Where I feel that I have needed to put the most energy around this is in not categorizing emotions and feelings as good and bad or positive and negative. It is this action that often leads me to deciding whether or not I am going to allow myself to feel and work through an emotion or repress and resist it instead. Coming to the realization that ALL feelings are just that...feelings...moments in time tied to a bodily reaction has been a game changer. I read that emotions pass within 90 seconds of you feeling them. I at first thought that seemed a bit understated but then really thought about it. If you think back to the last time you felt a strong emotion, be it happiness or anger, how long did the really big feeling around that last? Now 90 seconds is not a precise measure and sure some things may take a bit longer to start to subside, but I would say for the most part that within about one and a half minutes of the first strong feelings of an emotional reaction, things usually do tend to start to subside. Sure you may be left with remnants of the feeling but not to the same depth as you first were. For me, keeping this knowledge in my back pocket has been powerful because I can pull it out at any moment when I am in the middle of "it" and realize that this to shall pass and probably sooner than I realize. So by allowing your feelings to come, play out their time with you and then leave the way they came, you will allow your body to process them fully and there will be less of a need to hold on to them and revisit and roll over them again and again in your mind.

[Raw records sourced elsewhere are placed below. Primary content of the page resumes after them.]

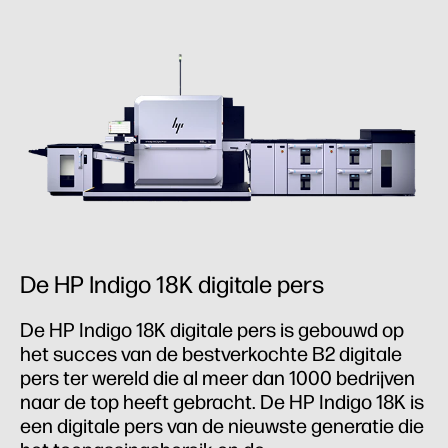
De HP Indigo 18K digitale pers
De HP Indigo 18K digitale pers is gebouwd op
het succes van de bestverkochte B2 digitale
pers ter wereld die al meer dan 1000 bedrijven
naar de top heeft gebracht. De HP Indigo 18K is
een digitale pers van de nieuwste generatie die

One other way I have started to better manage my emotions and feelings is to put a voice to them. Either by saying out loud how I am feeling to the person that is perhaps involved in the emotion or in writing in my journal. At times it feels really hard and uncomfortable to honestly say how you are feeling, this has been some of the hardest work that I have done lately. Slowing down to first notice the feelings, deciding how you want to proceed once you have that awareness and then taking action that feels right for you. None of it is easy yet the sense of peace on the other side of it is what makes this so worthwhile. Knowing that you are honouring your deepest self and also showing respect to others in your life by sharing with them your genuine feelings is powerful. And sharing your feelings, even ones that are uncomfortable, doesn't need to be harmful to a relationship or hurtful. It is a matter of just saying how you feel, in simple terms and owning the feelings as your own. Because they are yours. The hurt comes in when you take what you are feeling and put it on the other person as something they have made you feel. This is where I find journalling to be such an important tool to have. In your journal you can work through tough feelings and emotions and no one else will ever need to see your writing. You can be as honest and raw as you need to be and often just that exercise will allow you to be able to more clearly articulate your thoughts to others in your life.
As we continue on through these times of uncertainty, I feel like being able to embrace, address and articulate how we are feeling will be crucial skills to have. Not only to ensure that our lives are as fulfilled as they can be but to also ensure that we are able to nurture and grow the communities that we so desperately need to have.